Problem to work on
Between the line containing "right eye: (952, 361)" and the line containing "right hip: (669, 521)" lies a run of lines; give that run again exactly, with both of those lines, and nothing else from the entries below.

---

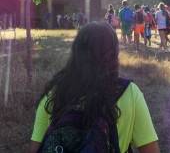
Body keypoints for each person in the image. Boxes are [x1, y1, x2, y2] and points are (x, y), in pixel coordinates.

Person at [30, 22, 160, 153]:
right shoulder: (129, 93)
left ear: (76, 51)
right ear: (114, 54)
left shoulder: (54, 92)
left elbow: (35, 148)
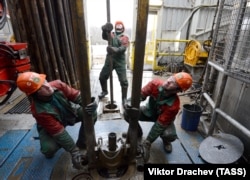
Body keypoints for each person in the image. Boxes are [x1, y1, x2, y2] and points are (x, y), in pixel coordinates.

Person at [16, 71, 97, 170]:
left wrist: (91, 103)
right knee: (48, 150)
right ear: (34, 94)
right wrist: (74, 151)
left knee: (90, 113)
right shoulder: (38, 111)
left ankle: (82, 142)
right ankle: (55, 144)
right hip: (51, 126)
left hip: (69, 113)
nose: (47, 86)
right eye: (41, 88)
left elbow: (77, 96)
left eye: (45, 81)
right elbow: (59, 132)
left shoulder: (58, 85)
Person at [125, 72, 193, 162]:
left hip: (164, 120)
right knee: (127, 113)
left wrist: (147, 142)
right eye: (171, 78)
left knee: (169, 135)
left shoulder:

---

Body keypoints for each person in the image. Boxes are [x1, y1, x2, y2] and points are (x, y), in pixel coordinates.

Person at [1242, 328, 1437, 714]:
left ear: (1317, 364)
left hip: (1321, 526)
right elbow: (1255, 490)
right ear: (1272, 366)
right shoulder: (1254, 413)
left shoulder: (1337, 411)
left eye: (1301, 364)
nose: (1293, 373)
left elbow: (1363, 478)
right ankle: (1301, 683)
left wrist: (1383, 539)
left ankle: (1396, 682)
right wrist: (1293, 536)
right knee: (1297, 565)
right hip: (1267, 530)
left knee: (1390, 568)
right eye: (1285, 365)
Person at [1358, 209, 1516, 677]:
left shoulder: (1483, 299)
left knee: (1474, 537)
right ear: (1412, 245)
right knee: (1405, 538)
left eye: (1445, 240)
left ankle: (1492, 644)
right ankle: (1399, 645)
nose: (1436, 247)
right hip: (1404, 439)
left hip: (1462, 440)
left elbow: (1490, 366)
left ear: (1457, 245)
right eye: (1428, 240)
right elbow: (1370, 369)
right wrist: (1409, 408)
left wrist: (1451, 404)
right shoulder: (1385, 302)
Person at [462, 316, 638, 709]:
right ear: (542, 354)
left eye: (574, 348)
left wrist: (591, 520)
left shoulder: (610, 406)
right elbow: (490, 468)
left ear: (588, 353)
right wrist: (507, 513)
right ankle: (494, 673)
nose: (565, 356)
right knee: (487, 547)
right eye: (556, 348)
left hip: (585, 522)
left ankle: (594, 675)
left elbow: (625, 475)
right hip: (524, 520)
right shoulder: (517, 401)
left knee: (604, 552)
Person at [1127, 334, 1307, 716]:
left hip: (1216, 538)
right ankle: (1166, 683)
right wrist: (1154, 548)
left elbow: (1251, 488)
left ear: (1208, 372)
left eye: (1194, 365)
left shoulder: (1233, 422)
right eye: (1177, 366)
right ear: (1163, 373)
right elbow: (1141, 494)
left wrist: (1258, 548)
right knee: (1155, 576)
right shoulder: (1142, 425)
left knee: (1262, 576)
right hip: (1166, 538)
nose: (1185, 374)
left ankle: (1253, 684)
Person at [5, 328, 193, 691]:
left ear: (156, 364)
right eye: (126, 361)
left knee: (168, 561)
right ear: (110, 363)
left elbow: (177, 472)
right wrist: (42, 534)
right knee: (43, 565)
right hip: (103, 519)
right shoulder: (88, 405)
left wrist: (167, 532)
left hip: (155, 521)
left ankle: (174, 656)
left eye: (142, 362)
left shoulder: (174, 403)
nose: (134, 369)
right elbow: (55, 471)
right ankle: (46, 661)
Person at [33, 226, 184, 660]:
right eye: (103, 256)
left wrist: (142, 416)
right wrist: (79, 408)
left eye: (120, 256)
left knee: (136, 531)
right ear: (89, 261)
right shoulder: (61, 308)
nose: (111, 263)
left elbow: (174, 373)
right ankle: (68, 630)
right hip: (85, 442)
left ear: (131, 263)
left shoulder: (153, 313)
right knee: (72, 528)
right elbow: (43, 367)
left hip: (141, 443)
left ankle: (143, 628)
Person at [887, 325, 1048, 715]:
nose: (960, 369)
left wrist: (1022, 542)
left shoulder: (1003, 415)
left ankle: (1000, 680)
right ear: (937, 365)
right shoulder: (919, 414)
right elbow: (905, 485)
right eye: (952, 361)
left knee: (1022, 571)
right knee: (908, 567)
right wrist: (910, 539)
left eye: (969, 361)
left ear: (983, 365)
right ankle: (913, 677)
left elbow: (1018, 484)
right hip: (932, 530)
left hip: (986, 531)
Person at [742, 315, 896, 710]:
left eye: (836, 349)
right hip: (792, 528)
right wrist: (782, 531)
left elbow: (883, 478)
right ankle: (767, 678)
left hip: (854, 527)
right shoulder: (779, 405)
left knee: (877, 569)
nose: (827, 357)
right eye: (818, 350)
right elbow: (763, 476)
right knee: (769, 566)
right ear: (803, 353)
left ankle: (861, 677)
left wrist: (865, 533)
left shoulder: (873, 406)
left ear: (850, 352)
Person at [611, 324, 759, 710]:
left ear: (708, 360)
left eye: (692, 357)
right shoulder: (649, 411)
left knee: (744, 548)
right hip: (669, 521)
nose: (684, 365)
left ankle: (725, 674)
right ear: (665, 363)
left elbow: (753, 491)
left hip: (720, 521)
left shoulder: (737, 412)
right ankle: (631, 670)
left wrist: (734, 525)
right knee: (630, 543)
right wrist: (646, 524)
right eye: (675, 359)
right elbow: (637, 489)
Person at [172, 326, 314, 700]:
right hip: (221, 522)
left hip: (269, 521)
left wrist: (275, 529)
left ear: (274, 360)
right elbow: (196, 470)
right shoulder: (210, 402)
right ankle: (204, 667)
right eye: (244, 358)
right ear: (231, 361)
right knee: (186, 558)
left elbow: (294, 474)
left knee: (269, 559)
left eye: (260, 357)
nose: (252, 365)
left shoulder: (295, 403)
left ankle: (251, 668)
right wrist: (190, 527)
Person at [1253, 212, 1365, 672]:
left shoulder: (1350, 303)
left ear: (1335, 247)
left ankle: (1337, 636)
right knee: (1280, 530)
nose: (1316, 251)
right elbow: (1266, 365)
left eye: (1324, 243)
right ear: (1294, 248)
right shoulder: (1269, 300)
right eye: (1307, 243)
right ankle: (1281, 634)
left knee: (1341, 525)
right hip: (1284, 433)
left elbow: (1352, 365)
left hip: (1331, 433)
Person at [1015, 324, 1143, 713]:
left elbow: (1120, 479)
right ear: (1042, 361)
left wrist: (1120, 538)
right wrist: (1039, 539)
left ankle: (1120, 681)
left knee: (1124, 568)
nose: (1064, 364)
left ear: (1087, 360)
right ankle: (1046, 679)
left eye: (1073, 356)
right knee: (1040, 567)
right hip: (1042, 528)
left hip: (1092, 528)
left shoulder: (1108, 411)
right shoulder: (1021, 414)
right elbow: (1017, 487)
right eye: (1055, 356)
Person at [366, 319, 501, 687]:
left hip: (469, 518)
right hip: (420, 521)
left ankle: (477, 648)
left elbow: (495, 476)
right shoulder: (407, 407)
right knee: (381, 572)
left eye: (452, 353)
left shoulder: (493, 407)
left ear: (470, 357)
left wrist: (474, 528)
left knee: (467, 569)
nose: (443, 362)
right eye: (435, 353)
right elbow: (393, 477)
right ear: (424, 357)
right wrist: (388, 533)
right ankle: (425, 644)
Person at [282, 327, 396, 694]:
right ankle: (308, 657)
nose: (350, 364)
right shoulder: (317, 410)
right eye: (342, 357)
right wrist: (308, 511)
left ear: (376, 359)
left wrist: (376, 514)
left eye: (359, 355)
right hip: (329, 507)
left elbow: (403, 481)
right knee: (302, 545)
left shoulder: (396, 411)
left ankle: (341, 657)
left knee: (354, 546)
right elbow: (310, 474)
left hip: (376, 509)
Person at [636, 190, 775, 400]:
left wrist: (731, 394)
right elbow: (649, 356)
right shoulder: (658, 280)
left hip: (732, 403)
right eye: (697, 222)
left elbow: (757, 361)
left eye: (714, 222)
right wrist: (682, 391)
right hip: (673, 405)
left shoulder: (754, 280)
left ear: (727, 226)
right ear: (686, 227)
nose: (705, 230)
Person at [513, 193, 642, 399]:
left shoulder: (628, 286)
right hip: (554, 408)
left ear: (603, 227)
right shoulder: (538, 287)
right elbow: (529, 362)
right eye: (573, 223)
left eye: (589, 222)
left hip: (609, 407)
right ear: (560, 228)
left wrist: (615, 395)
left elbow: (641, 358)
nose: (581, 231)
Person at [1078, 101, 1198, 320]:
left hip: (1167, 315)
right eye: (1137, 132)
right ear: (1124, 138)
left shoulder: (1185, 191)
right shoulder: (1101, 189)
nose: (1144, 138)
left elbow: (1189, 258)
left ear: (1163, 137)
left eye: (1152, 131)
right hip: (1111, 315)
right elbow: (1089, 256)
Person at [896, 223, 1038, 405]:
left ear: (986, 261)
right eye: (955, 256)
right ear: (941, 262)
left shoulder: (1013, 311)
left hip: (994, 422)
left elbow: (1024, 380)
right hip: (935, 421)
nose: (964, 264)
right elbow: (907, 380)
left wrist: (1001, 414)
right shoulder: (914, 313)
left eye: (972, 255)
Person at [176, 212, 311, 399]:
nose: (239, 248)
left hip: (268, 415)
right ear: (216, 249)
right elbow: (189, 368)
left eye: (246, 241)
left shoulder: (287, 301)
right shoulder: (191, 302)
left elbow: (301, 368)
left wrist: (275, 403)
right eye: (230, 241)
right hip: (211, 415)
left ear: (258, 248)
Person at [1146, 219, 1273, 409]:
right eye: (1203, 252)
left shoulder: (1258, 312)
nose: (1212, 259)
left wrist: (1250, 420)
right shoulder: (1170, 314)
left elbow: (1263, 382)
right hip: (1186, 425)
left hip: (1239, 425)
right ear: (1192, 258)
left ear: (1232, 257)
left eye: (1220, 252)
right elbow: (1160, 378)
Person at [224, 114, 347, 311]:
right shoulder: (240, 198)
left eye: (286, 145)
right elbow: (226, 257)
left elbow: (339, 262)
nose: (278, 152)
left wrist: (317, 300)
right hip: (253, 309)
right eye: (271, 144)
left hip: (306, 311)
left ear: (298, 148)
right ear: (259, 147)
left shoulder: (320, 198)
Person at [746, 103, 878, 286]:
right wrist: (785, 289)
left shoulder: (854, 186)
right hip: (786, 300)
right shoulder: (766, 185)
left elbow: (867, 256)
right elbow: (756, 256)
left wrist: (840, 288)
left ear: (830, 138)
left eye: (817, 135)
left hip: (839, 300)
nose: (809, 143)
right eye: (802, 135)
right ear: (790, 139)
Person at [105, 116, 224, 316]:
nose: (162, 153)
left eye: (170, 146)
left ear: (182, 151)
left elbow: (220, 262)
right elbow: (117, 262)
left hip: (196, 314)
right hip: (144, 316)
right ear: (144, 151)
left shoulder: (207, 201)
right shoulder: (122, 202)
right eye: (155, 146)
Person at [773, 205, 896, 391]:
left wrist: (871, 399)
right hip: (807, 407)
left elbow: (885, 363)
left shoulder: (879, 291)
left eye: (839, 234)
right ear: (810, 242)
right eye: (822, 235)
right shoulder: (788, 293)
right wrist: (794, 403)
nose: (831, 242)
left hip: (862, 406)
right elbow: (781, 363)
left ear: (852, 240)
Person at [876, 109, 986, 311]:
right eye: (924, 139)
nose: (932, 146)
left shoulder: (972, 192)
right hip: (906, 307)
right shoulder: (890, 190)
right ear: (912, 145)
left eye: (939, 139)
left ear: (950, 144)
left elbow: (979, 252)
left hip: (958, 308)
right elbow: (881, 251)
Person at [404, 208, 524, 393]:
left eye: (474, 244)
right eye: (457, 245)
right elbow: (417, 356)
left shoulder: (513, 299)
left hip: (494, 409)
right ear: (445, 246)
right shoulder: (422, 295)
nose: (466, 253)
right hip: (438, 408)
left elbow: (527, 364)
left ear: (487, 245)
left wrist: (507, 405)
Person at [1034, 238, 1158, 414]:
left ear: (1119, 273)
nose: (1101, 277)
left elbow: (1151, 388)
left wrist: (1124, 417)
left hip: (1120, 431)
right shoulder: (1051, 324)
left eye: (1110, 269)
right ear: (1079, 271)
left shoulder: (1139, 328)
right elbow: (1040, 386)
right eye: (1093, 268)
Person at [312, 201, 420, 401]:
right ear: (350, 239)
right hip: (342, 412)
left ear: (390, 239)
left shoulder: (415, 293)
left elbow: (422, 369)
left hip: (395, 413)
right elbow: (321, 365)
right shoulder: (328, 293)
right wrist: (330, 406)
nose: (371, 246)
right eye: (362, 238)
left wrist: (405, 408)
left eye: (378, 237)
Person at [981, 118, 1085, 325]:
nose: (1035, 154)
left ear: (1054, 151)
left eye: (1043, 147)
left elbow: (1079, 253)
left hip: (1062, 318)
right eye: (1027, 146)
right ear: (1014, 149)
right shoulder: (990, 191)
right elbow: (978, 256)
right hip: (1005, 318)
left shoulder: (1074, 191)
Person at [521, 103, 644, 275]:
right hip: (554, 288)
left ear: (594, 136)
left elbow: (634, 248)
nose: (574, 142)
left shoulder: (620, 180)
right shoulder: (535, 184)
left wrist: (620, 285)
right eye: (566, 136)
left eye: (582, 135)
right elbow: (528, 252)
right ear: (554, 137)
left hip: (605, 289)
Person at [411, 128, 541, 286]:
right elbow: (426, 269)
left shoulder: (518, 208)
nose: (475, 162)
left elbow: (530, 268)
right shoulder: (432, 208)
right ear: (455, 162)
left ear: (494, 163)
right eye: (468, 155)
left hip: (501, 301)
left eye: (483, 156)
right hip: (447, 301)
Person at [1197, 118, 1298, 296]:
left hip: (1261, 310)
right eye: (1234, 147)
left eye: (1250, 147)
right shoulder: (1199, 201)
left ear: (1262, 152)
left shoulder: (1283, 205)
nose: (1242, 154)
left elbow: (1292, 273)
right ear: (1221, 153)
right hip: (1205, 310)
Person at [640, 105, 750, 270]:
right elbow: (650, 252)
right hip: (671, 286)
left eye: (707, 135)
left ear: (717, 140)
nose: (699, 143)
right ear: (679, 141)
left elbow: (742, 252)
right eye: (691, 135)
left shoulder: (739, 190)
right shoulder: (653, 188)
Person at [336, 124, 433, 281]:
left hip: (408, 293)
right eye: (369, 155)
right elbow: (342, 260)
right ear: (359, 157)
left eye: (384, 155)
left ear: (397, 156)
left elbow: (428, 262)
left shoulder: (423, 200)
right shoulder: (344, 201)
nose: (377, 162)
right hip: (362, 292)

---

Written response
right eye: (952, 361)
left knee: (1022, 571)
right knee: (908, 567)
right wrist: (910, 539)
left eye: (969, 361)
left ear: (983, 365)
right ankle: (913, 677)
left elbow: (1018, 484)
right hip: (932, 530)
left hip: (986, 531)
Person at [742, 315, 896, 710]:
left eye: (836, 349)
right hip: (792, 528)
right wrist: (782, 531)
left elbow: (883, 478)
right ankle: (767, 678)
left hip: (854, 527)
right shoulder: (779, 405)
left knee: (877, 569)
nose: (827, 357)
right eye: (818, 350)
right elbow: (763, 476)
right knee: (769, 566)
right ear: (803, 353)
left ankle: (861, 677)
left wrist: (865, 533)
left shoulder: (873, 406)
left ear: (850, 352)
Person at [611, 324, 759, 710]:
left ear: (708, 360)
left eye: (692, 357)
right shoulder: (649, 411)
left knee: (744, 548)
right hip: (669, 521)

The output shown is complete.